OVS has two components: a userspace control plane, available for multiple platforms including FreeBSD; and a data plane in charge of moving packets around, with both userspace and kernel implementations. The in-kernel OVS dataplane, required to efficiently interconnect virtual machines, is a linux-only kernel subsystem.

With the obvious desire to provide FreeBSD with such as useful component, we looked at how to implement in-kernel OVS for FreeBSD, by reusing the Linux kernel code and building suitable adaptation layers.

As a result of our effort, we achieved a working FreeBSD openvswitchkernel module with approximately 1500 lines of new code, mostly to implement generic netlink sockets and netlink message parsing, and to convert between skbufs and mbufs. Modifications to the existing files were minimal and mainly to address compiler issues (unnamed unions; missing const qualifiers and printf format warnings) and disable a handful of unsupported features.

One might rightly question our approach: the original linux-OVS kernel code is only about 8000 lines, and a complete rewrite would be feasible and could be done under a BSD license.
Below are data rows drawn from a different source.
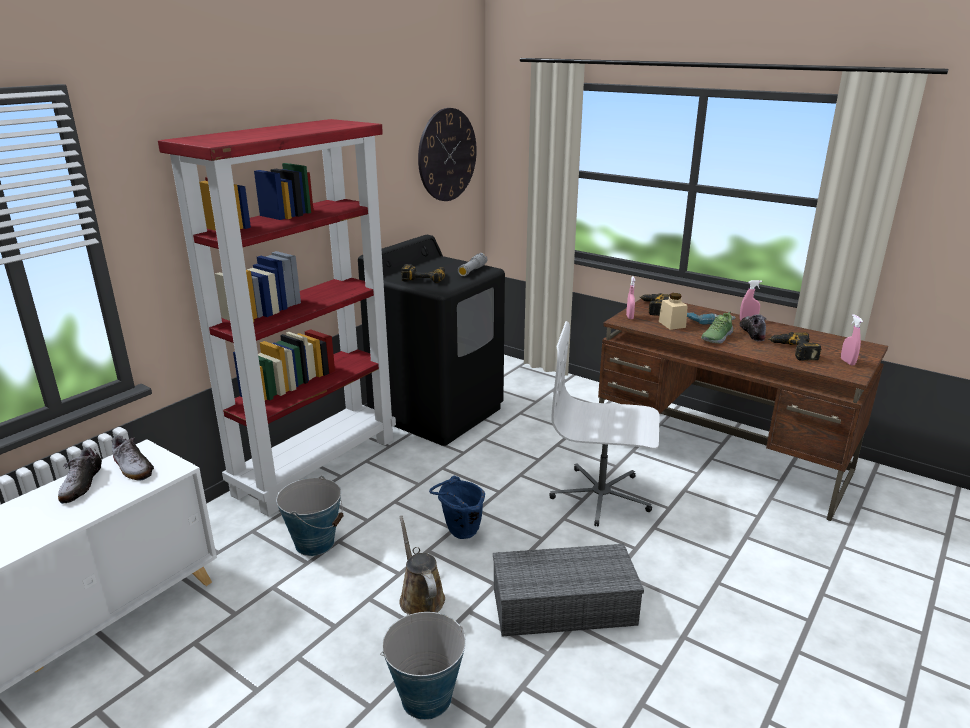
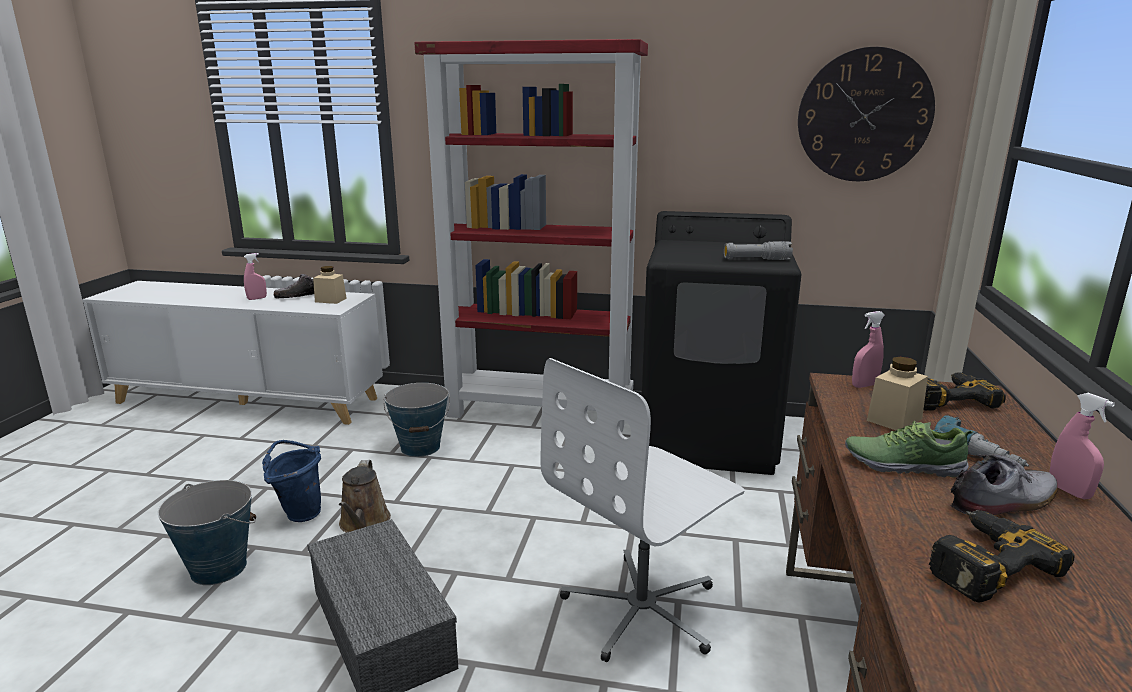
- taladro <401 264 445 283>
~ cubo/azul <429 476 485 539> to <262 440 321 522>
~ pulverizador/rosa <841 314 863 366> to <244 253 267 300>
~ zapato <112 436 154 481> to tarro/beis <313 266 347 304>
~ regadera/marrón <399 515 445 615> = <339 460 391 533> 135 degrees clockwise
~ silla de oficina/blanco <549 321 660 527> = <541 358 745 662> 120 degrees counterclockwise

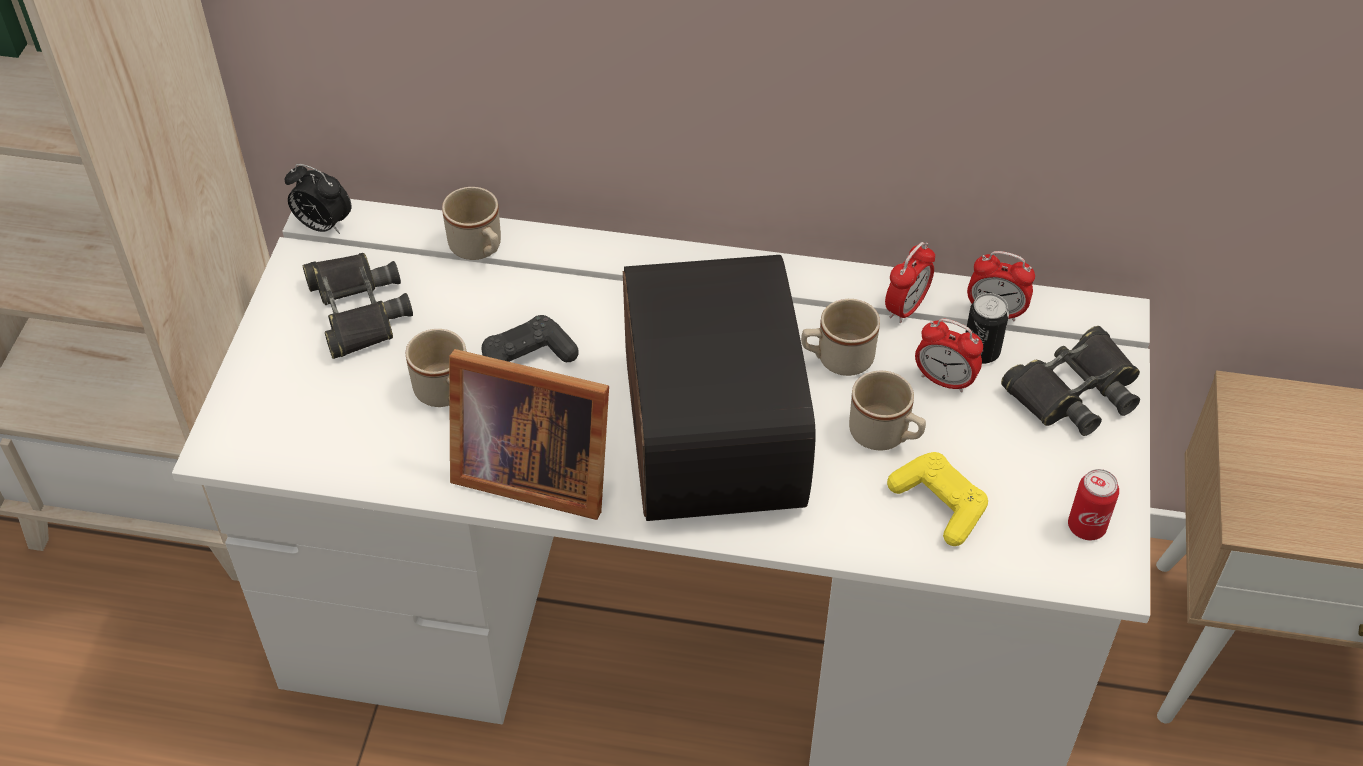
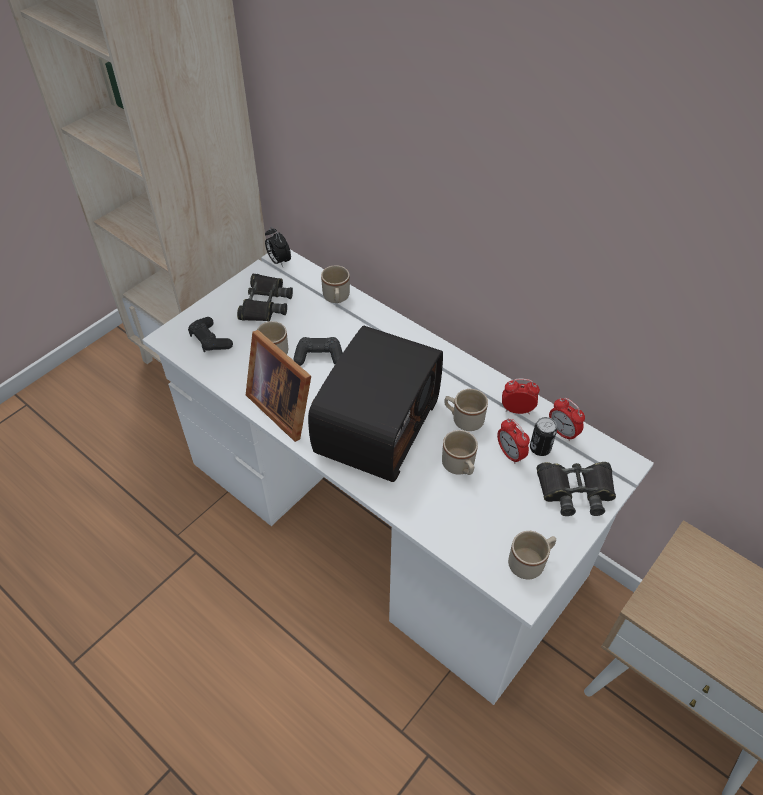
- mando de consola/amarillo <887 452 988 546>
+ mando de consola/negro <188 317 233 352>
~ lata <1068 469 1119 540> to taza grande/beis <508 531 556 580>
~ despertador <885 242 935 323> = <502 378 540 414> 150 degrees counterclockwise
However, we believe that our choice was appropriate for a number of reasons: our module will support updates with almost no additional work, does not incur any performance penalty, helps testing the correctness of the userspace component of OVS, and provides a suitable starting point for a BSD-licensed version of the code for interested parties.

We are working with the OVS developers to integrate some of our changes, and we plan to release the code soon for use into FreeBSD, either as a port or as in-tree kernel component.

The full paper/presentation will discuss the internal architecture of the in-kernel OVS dataplane, including performance issues, and give more details on the porting infrastructure.